PS It should have been the facilitators role to address this and set strong boundaries. There was a break down somewhere in setting clear, specific guidelines.


   I have gone to Grief / Bereavement groups before... At first they helped me. They let me know that what I'm feeling is normal.But now it seems like I leave feeling worse. Listening to everyone's situation is stressful. I need to feel better about myself before I can help others. Is that selfish ?



It is not selfish. I always tell people, whether in this journey of grief, or struggling with another life hardship, that you have to put your own oxygen mask on first when it feels like the plane is going down. That means that you have to prioritize your self-care, so that you are able to then care about other things. It is not selfish.


Hi Debbie,

   The Oxygen Mask metaphor was clever. But it sure gets the point across. Thank You much for your words. From what my husband has told me on the past, I tend to be thin skinned. And the sorrow of others just seem to get me down right now. I feel like I have enough of my for the moment.

Thanks again .



I think its important to find the group that's right for you. My husband passed in April of this year and despite having a good support team from my own church and family I knew I needed something more. I found a Griefshare meeting at a local church not far from where I live. It is actually 13 weeks long but I came in on the 6th week. After  the first session I knew I had found the right group for me. Its  centered around specific aspects of the grief process and provides helpful insights via weekly videos to help you come to different aspects of your journey. No one is compelled to speak but it has been so encouraging I have not found it hard to share.The faciltators are wonderful. They don't push or probe. I definitely plan on attending the 1st five sessions I missed. I told my sister-in-law about my going and she was happy for me. However, her situation was much like your experience. When she lost two of  her sons to an act of senseless violence she started attending a group session. She said she left out feeling more depressed  than when she started so she stopped going. She decided to get one on one therapy and that's what was helpful to her. As others have said we all grieve differently and so it is important to find what works for you....the key is not to give up...find what works best for you. Grace be unto you as you go through your journey.

BAD!  Very depressing.  I think it is better to talk to a therapist and try to surround yourself with positive things!

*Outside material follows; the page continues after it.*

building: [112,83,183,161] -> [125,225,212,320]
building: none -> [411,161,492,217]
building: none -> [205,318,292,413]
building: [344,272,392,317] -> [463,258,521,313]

Personally, I don't like grief groups.  It's hard to mediate it so that everyone present gets their needs met, and yes, it can be very depressing.  As a widow and a therapist, I learned that 1) nothing could have ever prepared me for that last moment when he took his final breath; and 2) you just have to let let yourself grieve.   No holding back the tears when they come. Tears are healing.  I had a wonderful therapist who helped me get through his illness and allowed me to grieve at my own pace.  Anyway, I don't like groups.

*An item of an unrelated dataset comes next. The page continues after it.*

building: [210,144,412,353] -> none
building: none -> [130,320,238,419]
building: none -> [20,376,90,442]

A friend of mine felt the same way about group sessions and quit after the first session. I think I was fortunate. I heard about Griefshare  from this site and found one in my area. Some people might be put off because it has references to the Bible but all denominations are welcome and the way the sessions were structured the focus was clearly on helping people understand and deal with the grief they were experiencing . This is what helped me the most. I participated in all 13 sessions and for me it was beneficial. In fact they are planning a special pre-holiday session which I plan on attending.